В правой части гравюры Хогарта неподалеку от винокурни Килмана изображены две молодые девушки, залпом пьющие джин, несколько попрошаек, дерущихся за глоток спиртного, и молодая мать, заливающая напиток в рот своему ребенку. Знаки смерти видны повсюду: самоубийца, болтающийся в петле на всеобщем обозрении, ребенок, случайно проколовший ногу, макет гроба, раскачивающийся над бюро похоронных услуг, и, наконец, похороны. Вывеска ростовщика висит словно крест над уличной сценой, а в отдалении виднеется церковь Сент-Джордж в Блумсбери со статуей Георга I на башенке. Это единственный монарх, удостоенный в Лондоне таких почестей, однако в данном случае он кажется столь же холодным, отчужденным и безразличным по отношению к своему народу, как и сама церковь. Гравюра Хогарта состоит из множества мелочей, которые в совокупности составляют удручающую картину. Так, например, у двух девушек надеты приходские значки с буквами GS, что означает святой Эгидий (St Giles). Церковные старосты, прихожане и приходские попечители о призрении бедных, изображенные на картине, или ничего не смыслят в своем деле, или напрочь лишены чувства ответственности.

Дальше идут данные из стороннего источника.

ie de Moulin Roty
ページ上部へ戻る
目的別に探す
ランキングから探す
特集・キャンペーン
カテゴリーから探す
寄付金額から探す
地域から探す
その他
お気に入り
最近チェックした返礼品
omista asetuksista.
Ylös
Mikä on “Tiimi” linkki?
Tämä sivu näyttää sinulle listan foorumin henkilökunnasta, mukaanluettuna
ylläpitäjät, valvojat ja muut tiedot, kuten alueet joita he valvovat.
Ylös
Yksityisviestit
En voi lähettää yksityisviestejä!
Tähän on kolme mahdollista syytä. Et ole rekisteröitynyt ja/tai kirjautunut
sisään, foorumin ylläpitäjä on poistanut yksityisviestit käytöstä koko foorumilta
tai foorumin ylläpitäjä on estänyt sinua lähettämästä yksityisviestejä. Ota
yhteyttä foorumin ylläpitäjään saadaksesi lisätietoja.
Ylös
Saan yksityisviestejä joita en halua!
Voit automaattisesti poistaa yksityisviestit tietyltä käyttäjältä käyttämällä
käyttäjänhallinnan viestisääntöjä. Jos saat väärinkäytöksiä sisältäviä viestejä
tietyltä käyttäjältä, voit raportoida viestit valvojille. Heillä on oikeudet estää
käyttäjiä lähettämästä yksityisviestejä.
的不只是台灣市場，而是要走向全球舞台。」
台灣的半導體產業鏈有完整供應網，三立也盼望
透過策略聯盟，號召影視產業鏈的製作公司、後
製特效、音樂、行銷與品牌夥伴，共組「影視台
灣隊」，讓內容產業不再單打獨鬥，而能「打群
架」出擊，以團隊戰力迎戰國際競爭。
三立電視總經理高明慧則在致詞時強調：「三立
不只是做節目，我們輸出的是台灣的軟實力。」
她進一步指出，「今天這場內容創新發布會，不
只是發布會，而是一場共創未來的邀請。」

«Переулок джина» продавался всего за один шиллинг вместе с еще одной гравюрой Хогарта под названием «Пивная улица» (Beer Street). И хотя для бедных это была заоблачная цена, вполне возможно, что эти изображения в качестве сатирических картинок или назидания украшали стены таверн или пивных. В рекламе, опубликованной в газете London Evening Post, отмечалось, что «поскольку действующие лица гравюры задумывались с расчетом на то, чтобы избавить низшее сословие от основных пороков, автор, в надежде на широкое распространение своей гравюры, издал их по минимально возможной цене».
Джиновая лихорадка началась примерно в 1720-х годах, однако сам джин появился в стране несколько раньше, во времена «Славной революции» 1688 года Вильгельм III Оранский привез рецепт этого напитка из предместья Роттердама, и вскоре голландский джин вытеснил французский бренди. Ко всему французскому относились с подозрением, пить французское стало непатриотично. Солдатам армии Вильгельма перед началом сражения полагалось испить «голландской отваги». Спустя два года после вторжения Вильгельма в парламенте был принят Акт о поощрении перегонки коньяка и спиртов из зерна (Act for encouraging the distilling of brandy and spirits from corn). Настоящей удачей для фермеров и винокуров стало снижение пошлины на алкогольные напитки с шиллинга до пенни за галлон (4,54 л). Лондон издавна славился любовью к крепким напиткам, однако среди лондонской бедноты джину по популярности не было равных. В минуту нужды, боли, холода и отчаяния многие охотно прибегали к проверенному средству. Над котлами винокурен поднимался удушающий чад.
Джин продавался в мастерских ткачей, красильщиков, цирюльников, плотников и сапожников; работные дома, тюрьмы и сумасшедшие дома тоже были в деле. Все точки сбыта делились по степени гнусности и мерзости. В гостиницах имелись комнаты для гостей, а в пивных устраивались так называемые извозчичьи биржи для ремесленного сословия. Винные лавки, или бары, были, как правило, заведениями самого низкого сорта, в которых укрытиями для обильных возлияний служили подвалы, задние комнаты и дыры в стенах. Джин продавали с тележек, самодельных прилавков, в переулках, в задних комнатах и в дешевых домах гостиничного типа. Его жадно поглощали попрошайки и бродяги, обитатели тюрем или работных домов, молодые и старые жители Лондона – дешевый напиток лился рекой, затапливая городское дно. Бесспорным фаворитом джин был среди женщин: они не жалели напитка, чтобы утихомирить детей, согреться в холода и подавить чувство голода. Джин помогал противостоять этому жестокому миру.
Последствия оказались катастрофическими. Дети исправно собирались в винной лавке и пили до тех пор, пока не могли сдвинуться с места. Мужчины и женщины умирали в сточных канавах после чересчур обильных возлияний. Некоторые пьяницы порой падали замертво. Шатавшиеся по улицам одурманенные люди встречались в любое время дня и ночи. На каждом шагу происходили драки, по неосторожности вспыхивали пожары. Иностранный наблюдатель Сесар Франсуа де Соссюр как-то заметил: «Таверны почти всегда забиты до отказа, мужчины, женщины, а порой даже дети пьют с такой охотой, что едва передвигают ноги после попоек». Так бедняки могли согреться и забыться по крайней мере на час или два.